This impression was made, as all strong impressions are made, in a moment, and there was no pause between his parting speech to Duncan, the fish-laden, and her taking up again the casual thread of talk. Yet was the thread a casual one? For his last words to Duncan seemed to come from the very heart and soul of the man, from the spring of his happiness.
“Do tell me,” she said, “why did you say to Duncan that his wife only thought she was ill?”
The convinced happiness of his brown eyes looked at her a moment before he answered.
“Doesn’t it come somewhere in Shakespeare?” he said. “‘There’s nothing but thinking makes it so?’ Or words to the same purpose?”
“Yes, but if we take that literally,” said Maud, “we must conclude that if she could only think she was well, poor soul, she would be.

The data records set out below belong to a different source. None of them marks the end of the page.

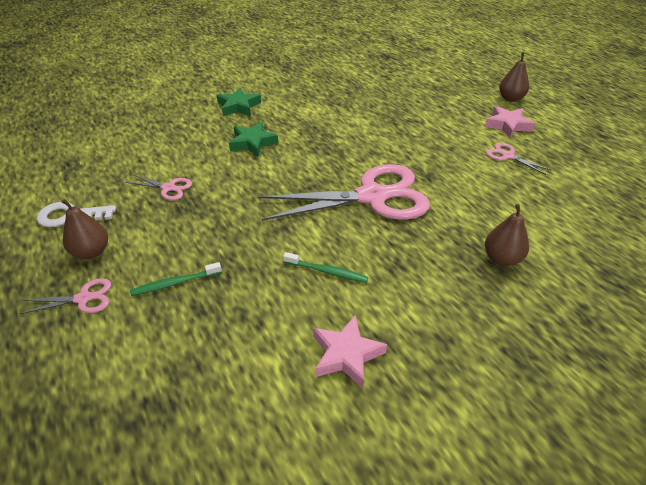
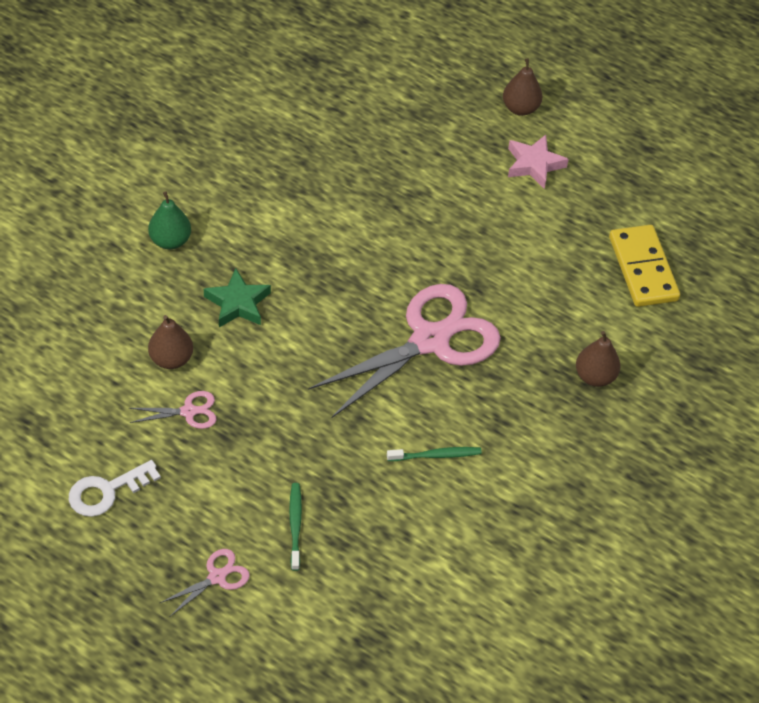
camera: 30 degrees left, 10 degrees up
brown pear [62,199,108,259] -> brown pear moved to [148,315,193,369]
green toothbrush [130,262,222,296] -> green toothbrush turned 135 degrees clockwise [289,483,302,571]
green star [217,88,261,116] -> green pear [148,191,191,249]
pink star [313,315,387,388] -> none
pink scissors [486,143,551,175] -> none
none -> yellow domino [609,225,680,307]

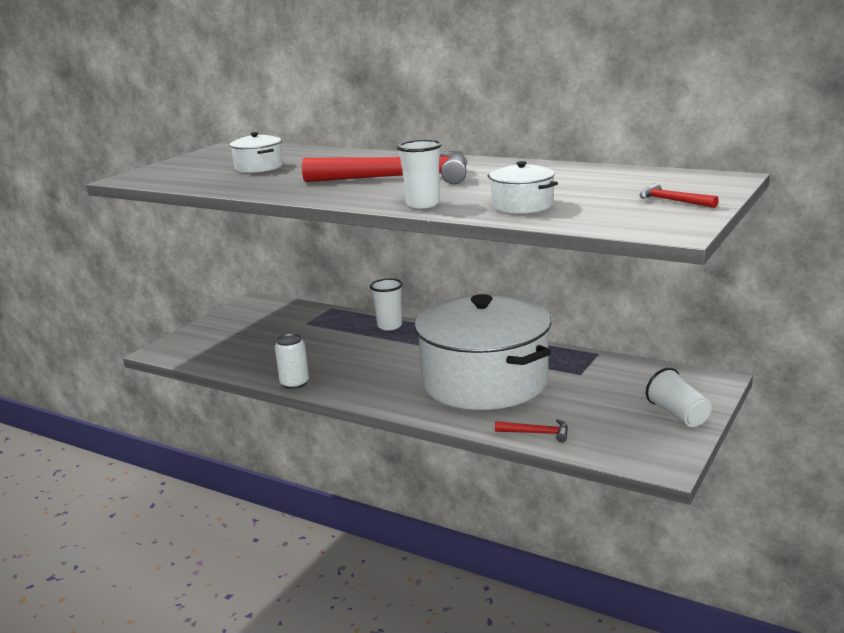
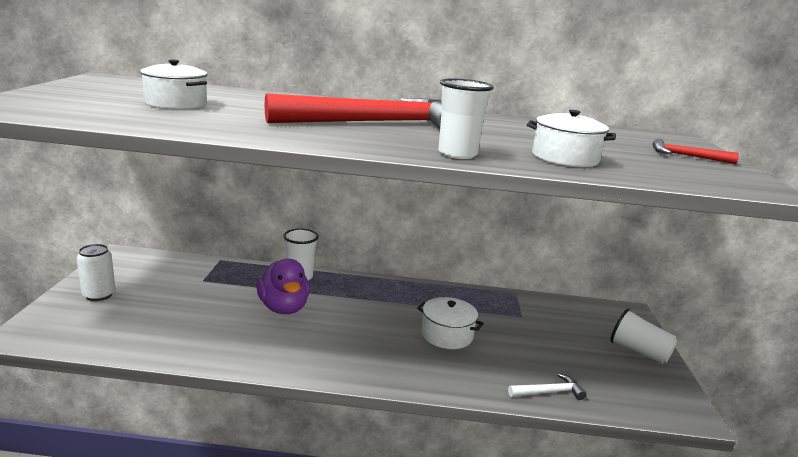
camera: 30 degrees left, 0 degrees up
white can [275,333,309,389] -> white can moved to [77,244,115,301]
white pot [414,294,551,410] -> white pot [417,297,484,349], size x0.41
red hammer [495,419,568,442] -> white hammer [508,373,586,400]
none -> purple duck [256,259,310,314]

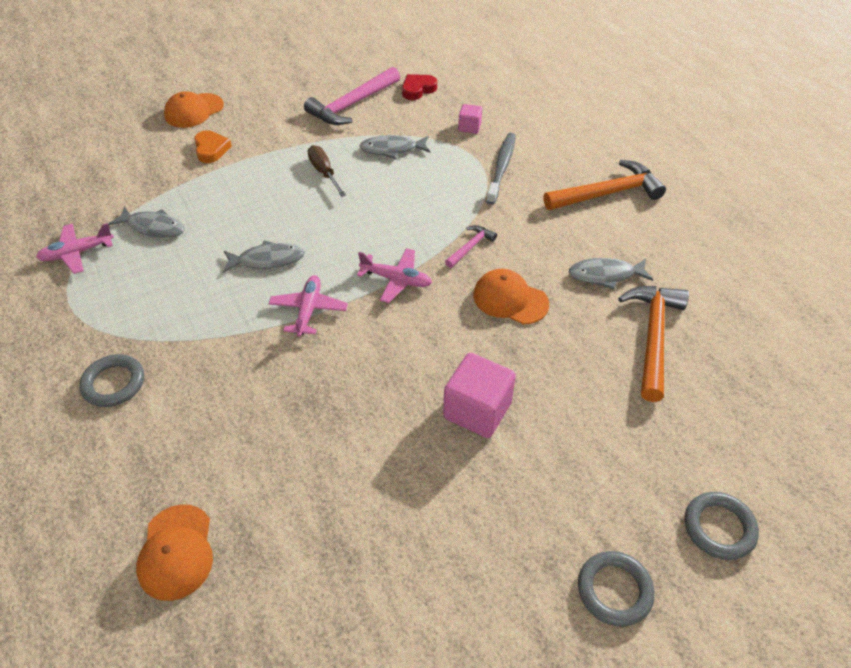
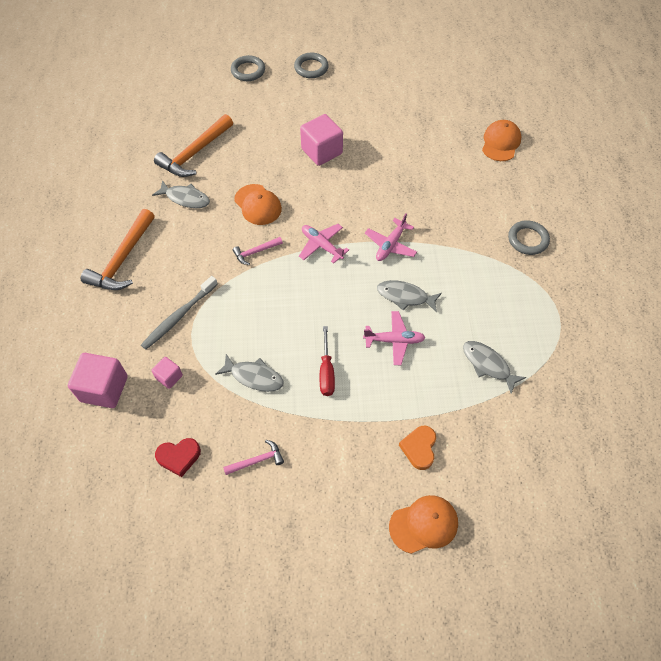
camera: 155 degrees left, 10 degrees up
pink plane [36,223,114,274] -> pink plane moved to [363,311,426,365]
pink hammer [304,67,400,125] -> pink hammer [223,440,284,475], size x0.50
brown screwdriver [307,145,346,197] -> red screwdriver [320,326,335,396]
orange hammer [544,160,666,210] -> orange hammer turned 75 degrees counterclockwise [81,209,155,290]
none -> pink cube [68,353,128,408]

It is hard to think that when you happen to have typhoid.”
The brown eyes grew graver, but their happiness, as well as their gravity, seemed to deepen.
“Certainly, it is hard,” he said. “Indeed, it is impossible, unless you can think right. But when you can do that, all the rest follows.”
Maud suddenly felt slightly antagonistic to him. She remembered the few words she had had with Thurso last night about people who say they are always well, because they think they are, and his conclusion that they must be fools. She had tacitly agreed with him then, and was a little vexed with Mr. Cochrane because, honestly, he did not seem to be a fool.
“Have you ever had toothache?” she asked briskly.
“Never. And if I had, I shouldn’t. Sounds nonsense, doesn’t it? But it just expresses the truth.”